The general playbook that large Banks have used to generate returns is being challenged at every turn. Efficiencies from centralisation are being offset by the new regulatory focus, while savings from capital models are being eroded by increased use of standardised models, systemic risk buffers and the rising costs of compliance.
In the aftermath of the global financial crisis, we saw Banks retrench around global, universal services to varying degrees, but 10 years on, many are now looking to get back on the front foot. Most can no longer rely on economies of scale to drive strong returns, and need to reacquaint themselves with an old truism: “You can’t be all things to all people.”
It may seem obvious that Banks need to focus on the markets, client segments and product categories where they have genuine pricing power and points of differentiation. Nevertheless, such fundamentals were often overlooked, or at least eschewed, in the benign pre-crisis market conditions that incentivised firms to chase scale while any associated inefficiencies were masked. It is these inefficiencies that are now resurfacing amid today’s more onerous regulatory requirements and a more challenging interest rate environment. Many successful banking strategies now involve a renewed focus on “the core.” Naturally, this means different things to different institutions. For some it means a core client segment, for others a core product set or capability, others still a core geography. It is a trend gaining traction in Europe, with many creating non-core divisions. Even the largest global players are shifting focus and investment spend to markets where they have scale in their chosen products and customer segments.
Becoming more focused is a logical response to the environment that Banks now find themselves in, but it does raise its own set of problems. In particular, it makes Banks more vulnerable to changes in their own market segment.
As the pace of change increases, whether due to innovation, regulation or competition, a bank’s vulnerability increases. In the absence of a crystal ball, the only way that Banks can manage this risk is by embedding flexibility into their operating models to enable them to adjust rapidly to the way they serve their chosen market. In short, more agility is required to ensure that fears about being "too big to respond” are not simply replaced with being “too concentrated to survive”. In exploring how Banks can make their operating models more agile, it is necessary to disaggregate banking into its two core components, “production” and “distribution” since each brings different opportunities and challenges.
Distribution was once an area where size was an unequivocal advantage; a large physical footprint and broad customer reach have acted as barriers to entry supporting entrenched participants. However, this model is being challenged from two sides. Firstly, technology is challenging the volume of bricks and mortar required. Secondly, and particularly in the Retail market, regulatory initiatives such as open banking and PSD 2, which require sharing of data across Banks, challenge the incumbents.
These changes present a threat of intermediation, since they enable new entrants to “own the layer” between the bank and its customers, with solutions containing customisable algorithms. These cater for changing customer behaviours; increasingly focused on quicker, more digital and more personalised service which can only be met through technology. In short, new entrants provide the potential for better service at a lower cost.

[MATERIAL]
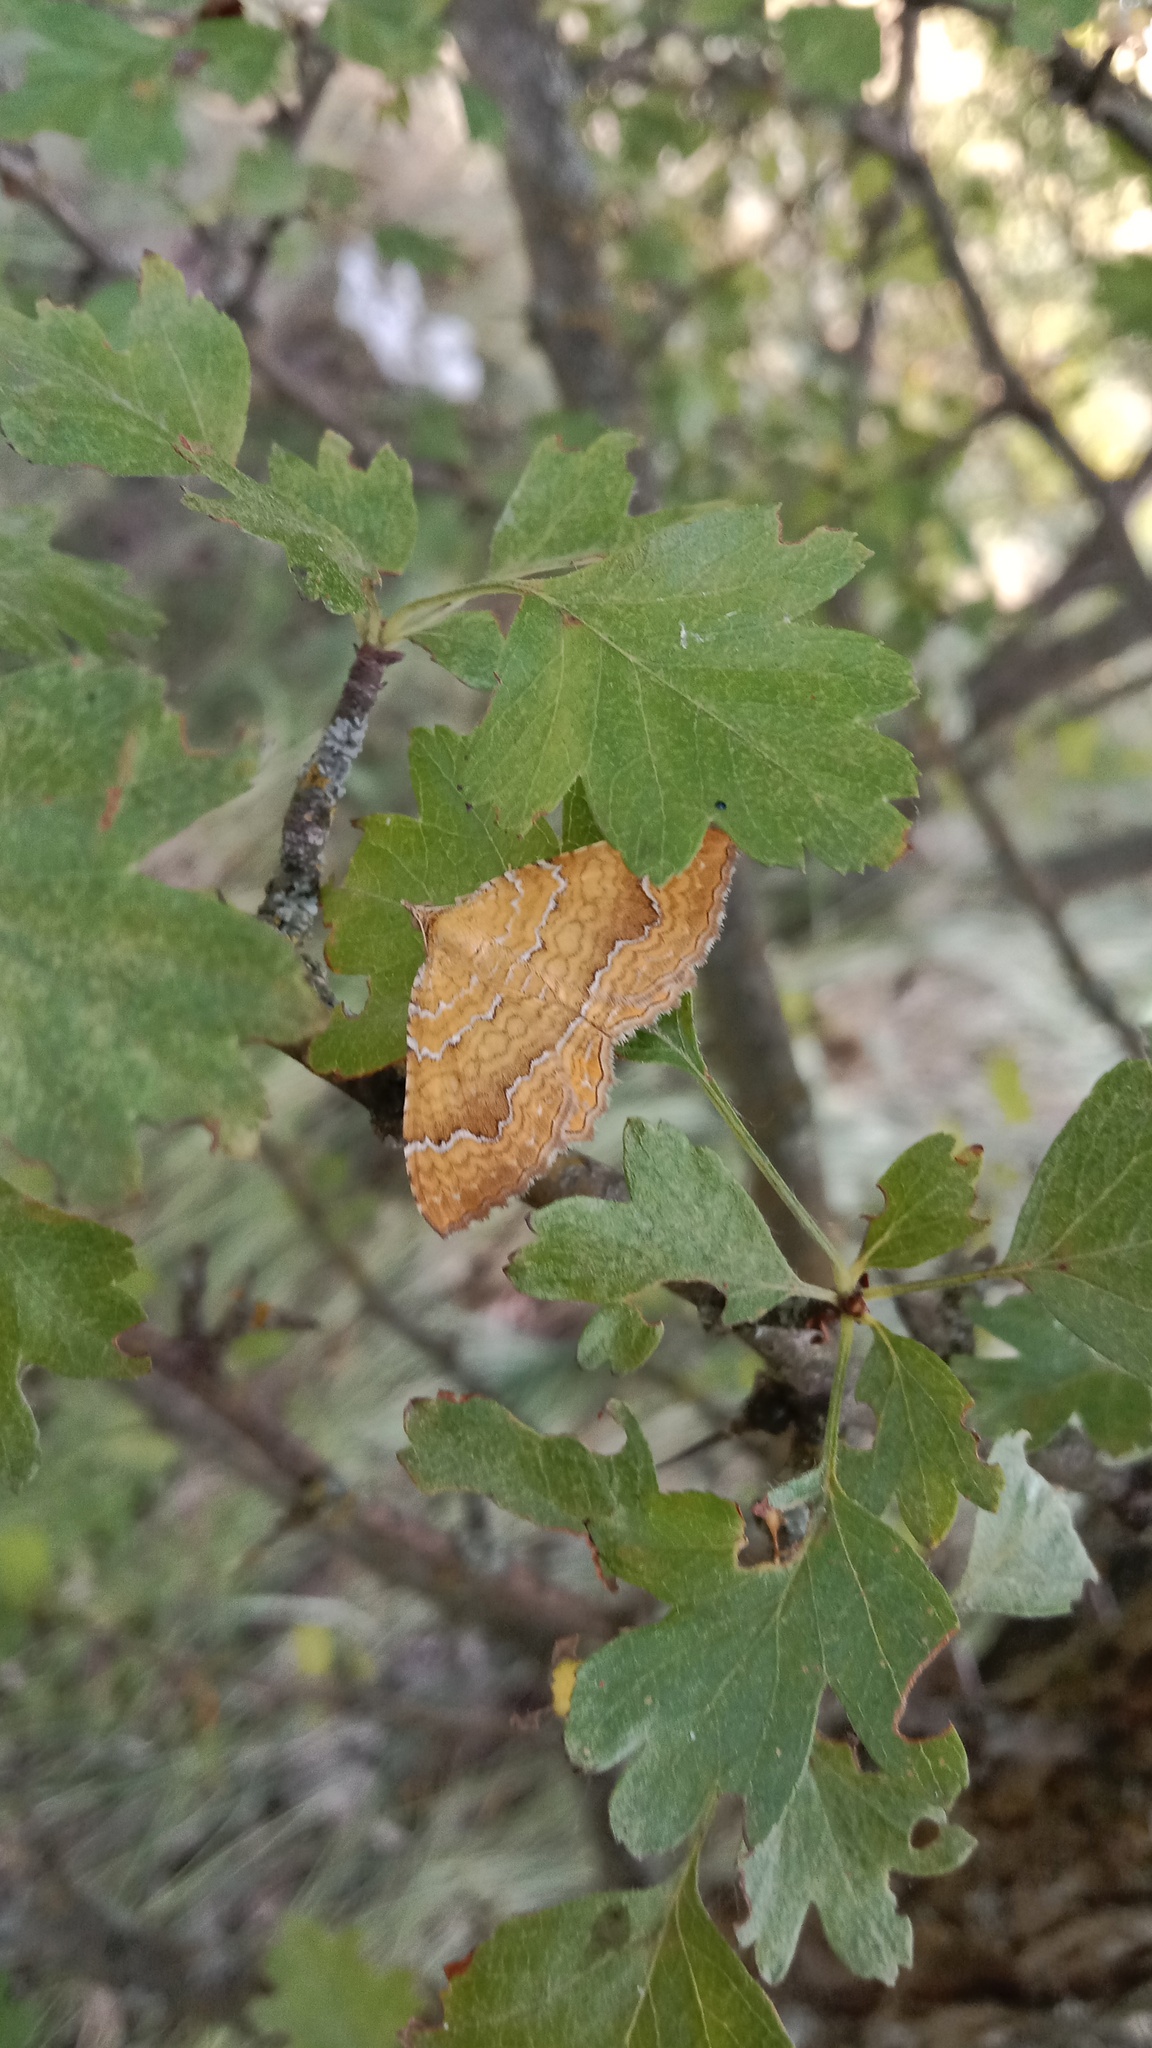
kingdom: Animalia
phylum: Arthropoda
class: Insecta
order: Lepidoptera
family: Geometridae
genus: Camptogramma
...
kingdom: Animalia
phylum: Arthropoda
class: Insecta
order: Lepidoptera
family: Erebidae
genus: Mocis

[DIRECTIONS]
(A) Summarize the text on bank strategy in two sentences.
(B) In the text on bank strategy, what are the two core components into which banking is divided?

[IN RESPONSE]
(A) With regulation, capital rules and compliance costs eroding the returns that large banks once drew from scale, many are narrowing their focus to a core client segment, product set or geography. This focus leaves them more exposed to change in their chosen market, so they need more agile operating models, particularly in distribution, where technology and data-sharing rules such as open banking and PSD 2 let new entrants come between banks and their customers.

(B) Production and distribution.